(CONSIGNE)
Dans le texte ci-dessous sur le film Les quatre cents coups, recopiez mot pour mot tout ce qui va de "C’est grâce à" jusqu'à "résultat est remarquable.".

(EXTRAIT À LIRE)

Les quatre cents coups

Film : Les quatre cents coups (1959)

Réalisateur : François Truffaut

Acteurs : Jean-Pierre Léaud (Antoine Doinel), Claire Maurier (Mme Doinel), Albert Rémy (Mr Doinel), Guy Decomble (le professeur de français), Patrick Auffray (René Bigey), Georges Flamant (Mr Bigey), Henri...

Durée : 01:33:00


 

C’est grâce à Marin Karmitz que le visage bouleversant de Jean Pierre Léaud envahit à nouveau nos écrans. Mk2 a effectué sur le film le même travail de restauration que pour Le Dictateur, Les Temps modernes et Le Mécano de la générale. Les restaurateurs n’ont pas cherché à rendre l’image la plus propre possible au risque de la dénaturer, comme c’est souvent le cas pour des restaurations visant uniquement l’édition en dvd. Le résultat est remarquable.

(ENTRÉES EXTRAITES)

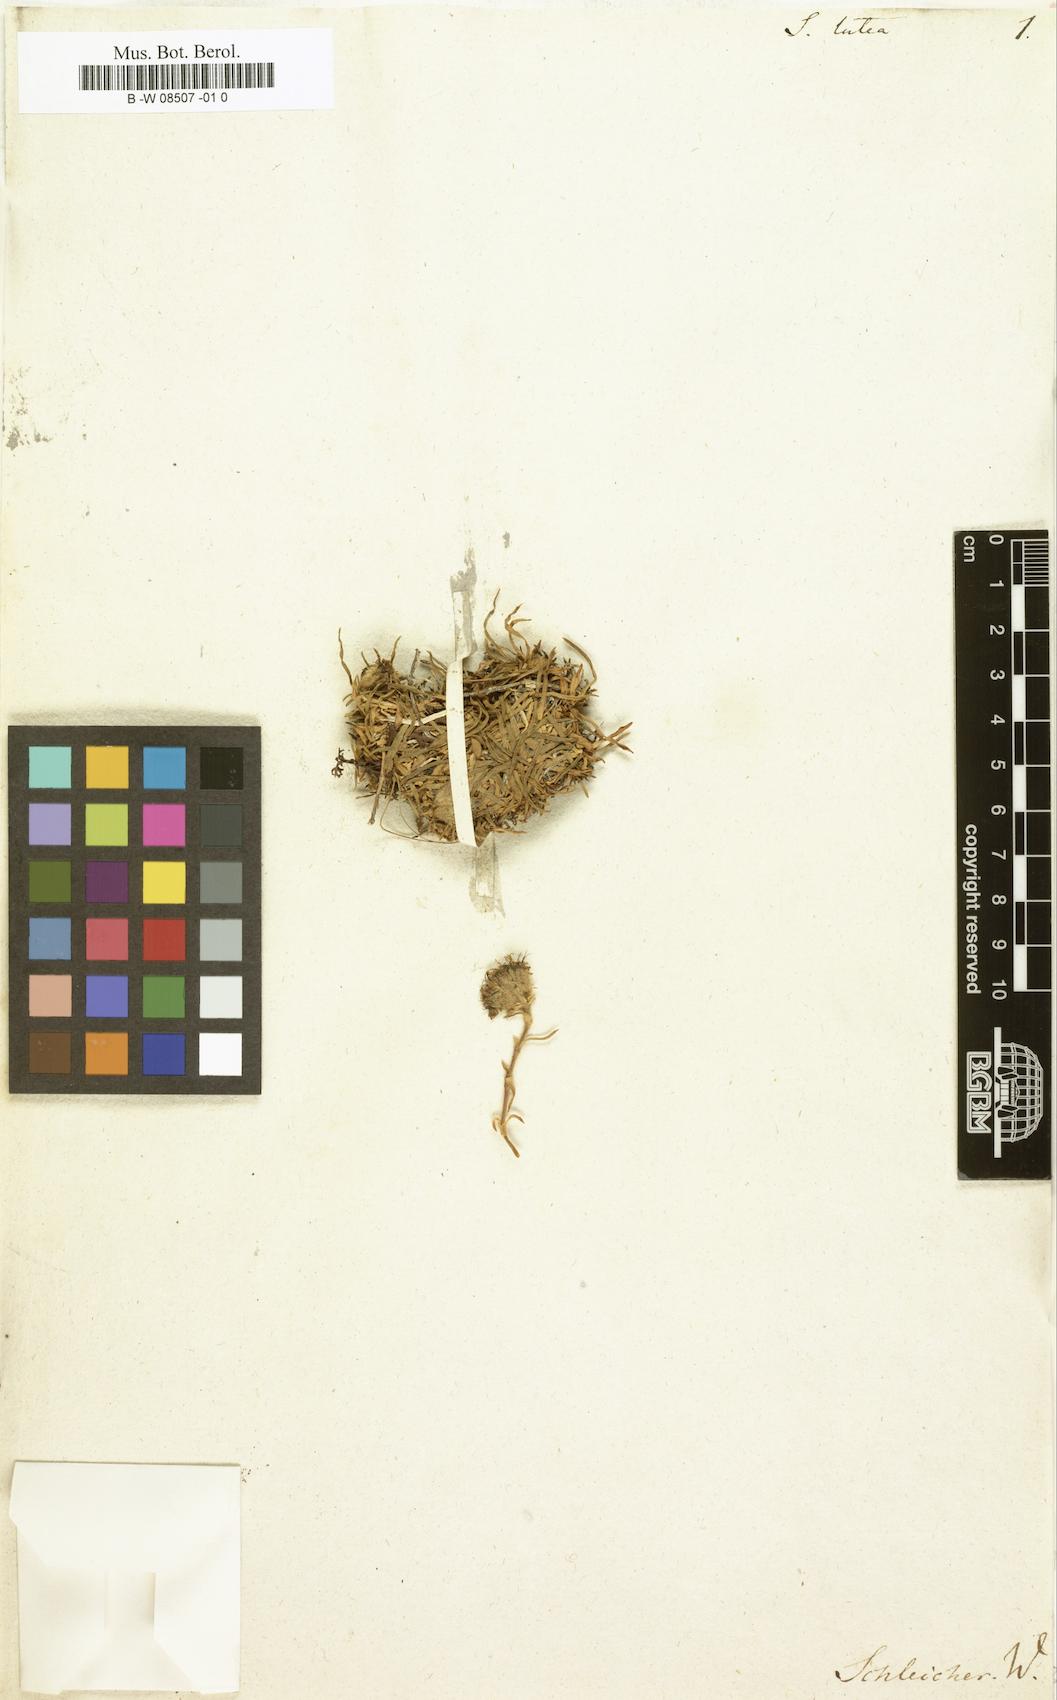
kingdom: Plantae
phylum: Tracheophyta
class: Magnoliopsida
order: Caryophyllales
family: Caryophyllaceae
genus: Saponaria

...

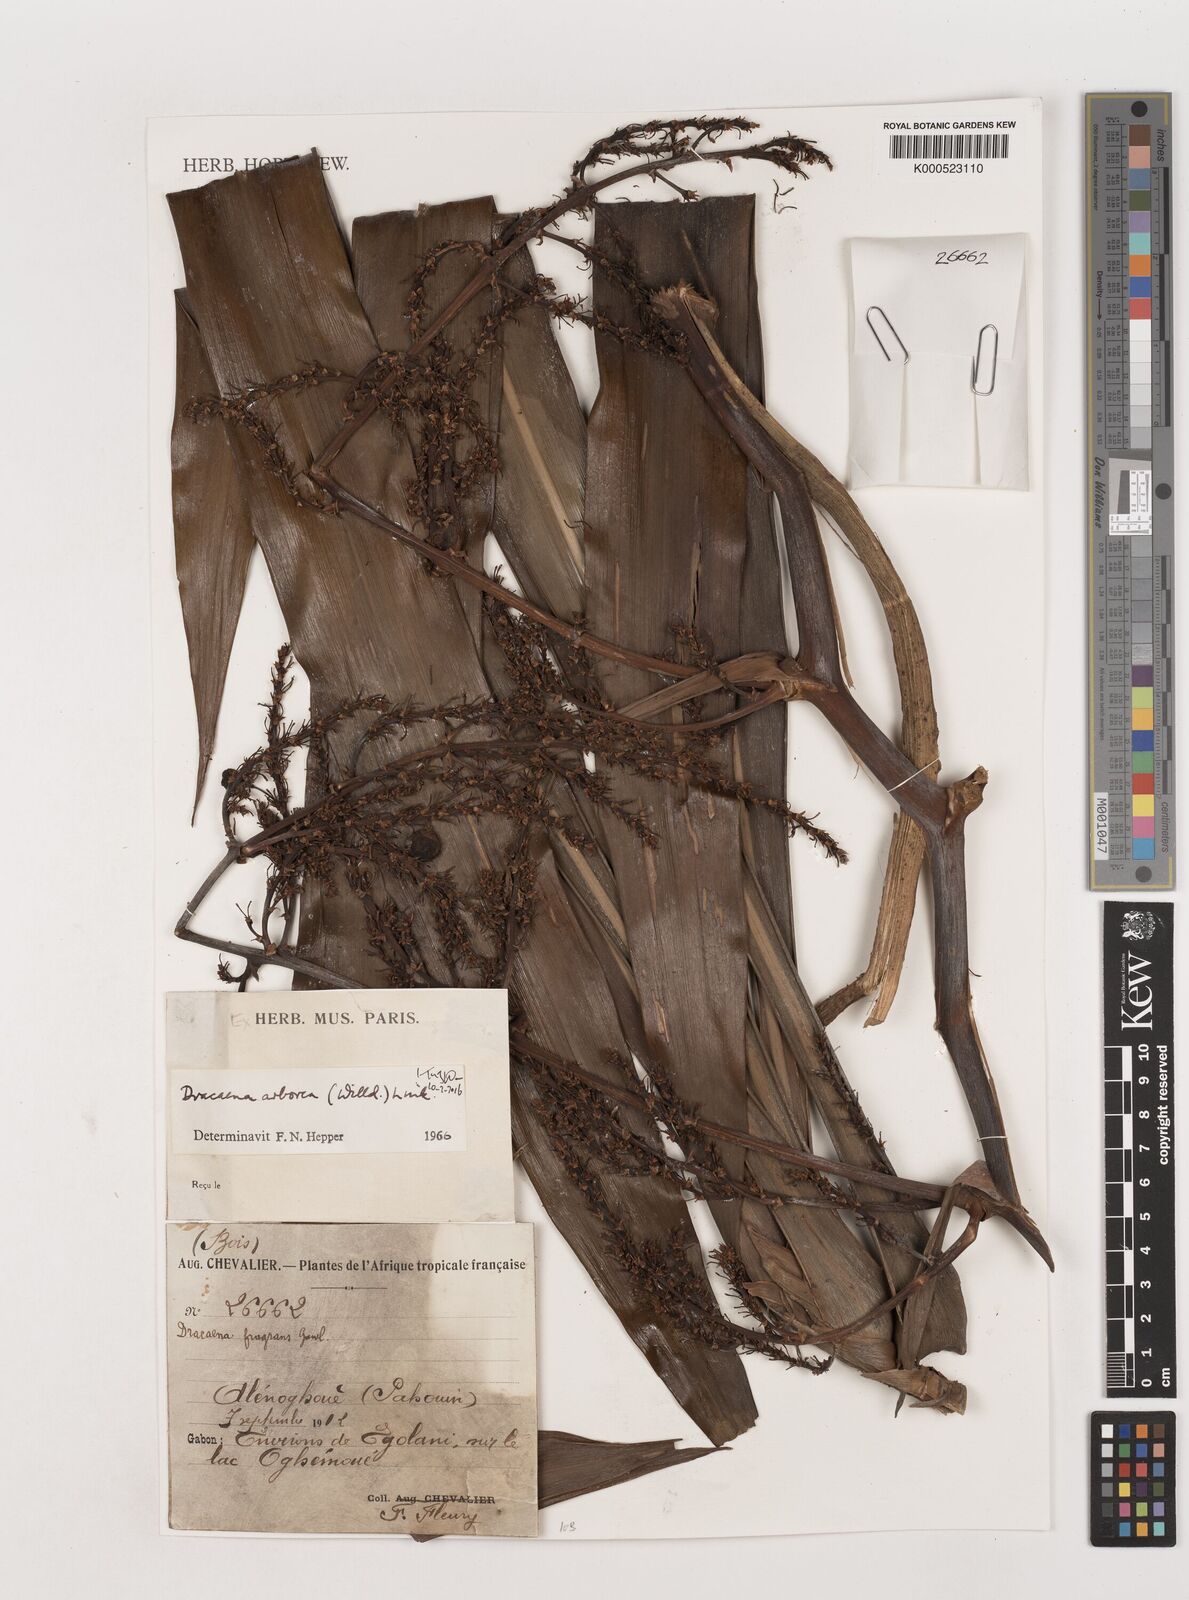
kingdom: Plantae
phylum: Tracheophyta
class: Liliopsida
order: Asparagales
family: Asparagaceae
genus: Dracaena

---

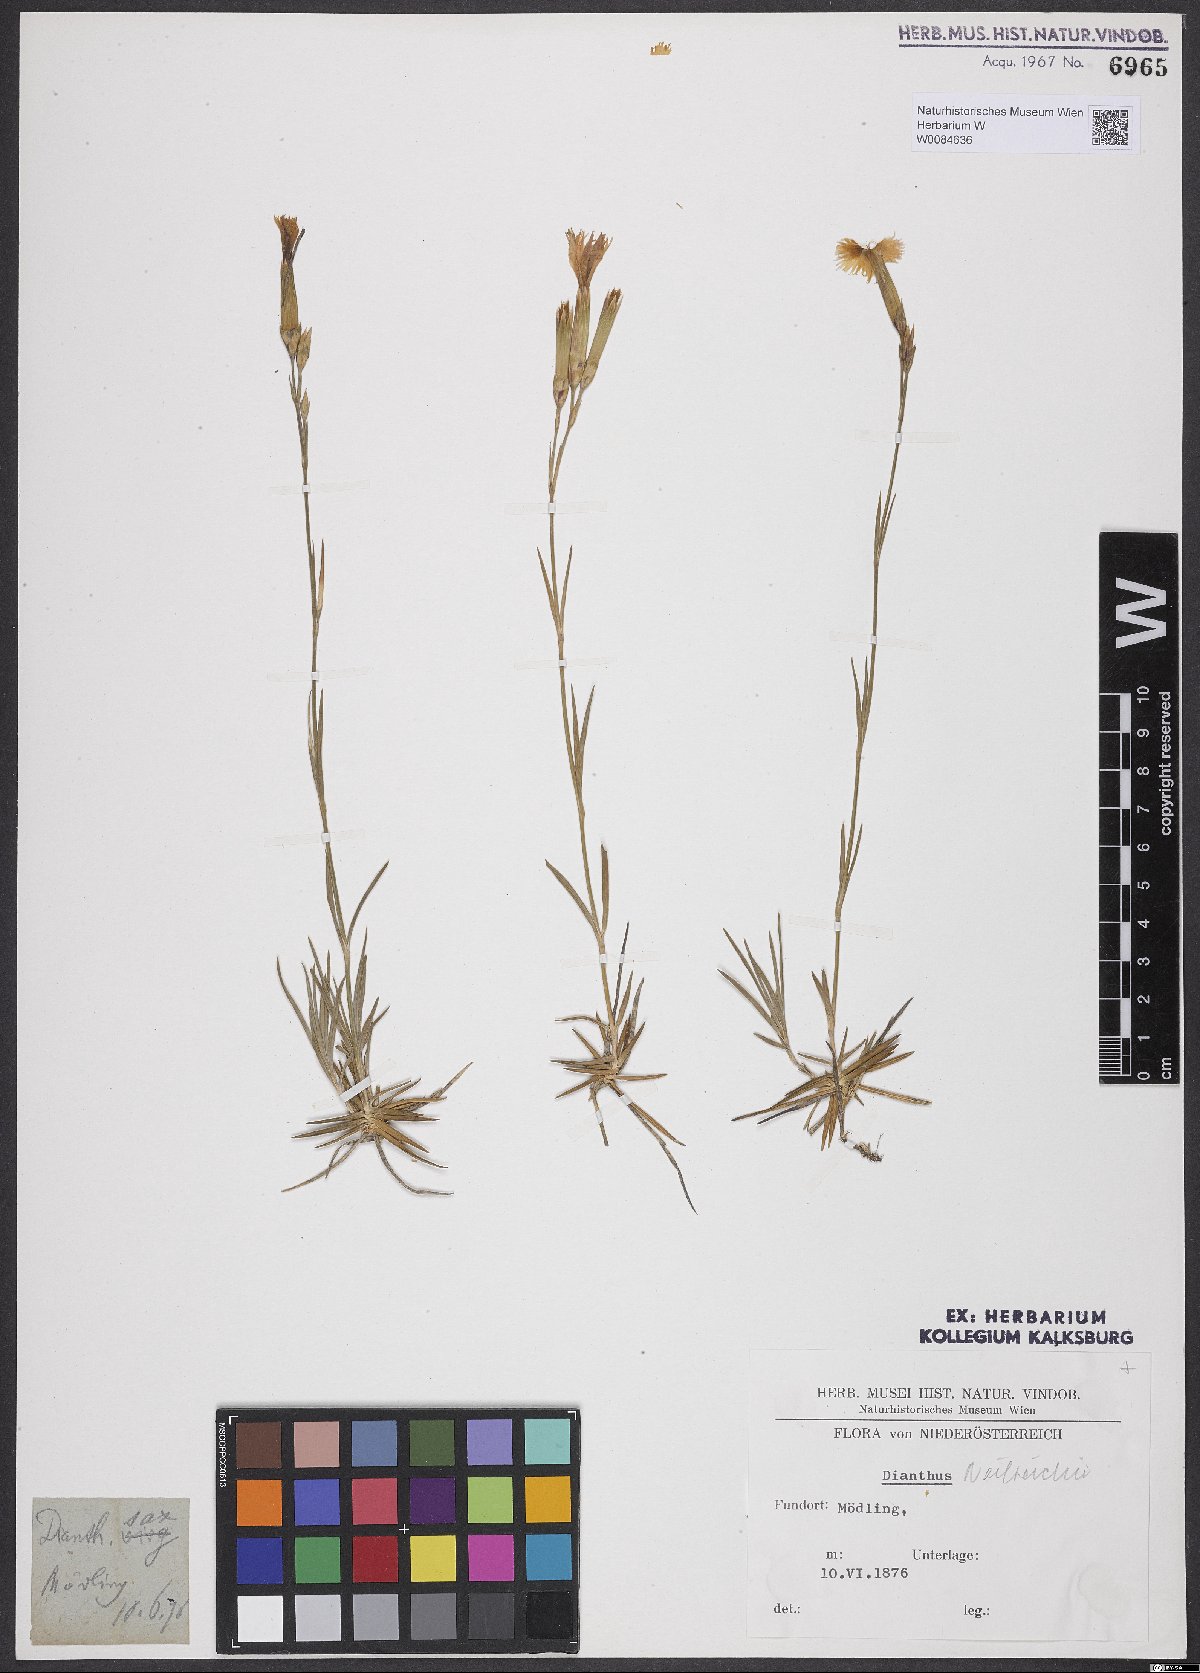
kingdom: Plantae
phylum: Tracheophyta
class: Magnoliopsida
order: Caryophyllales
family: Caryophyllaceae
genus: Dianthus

(RÉSULTAT)
C’est grâce à Marin Karmitz que le visage bouleversant de Jean Pierre Léaud envahit à nouveau nos écrans. Mk2 a effectué sur le film le même travail de restauration que pour Le Dictateur, Les Temps modernes et Le Mécano de la générale. Les restaurateurs n’ont pas cherché à rendre l’image la plus propre possible au risque de la dénaturer, comme c’est souvent le cas pour des restaurations visant uniquement l’édition en dvd. Le résultat est remarquable.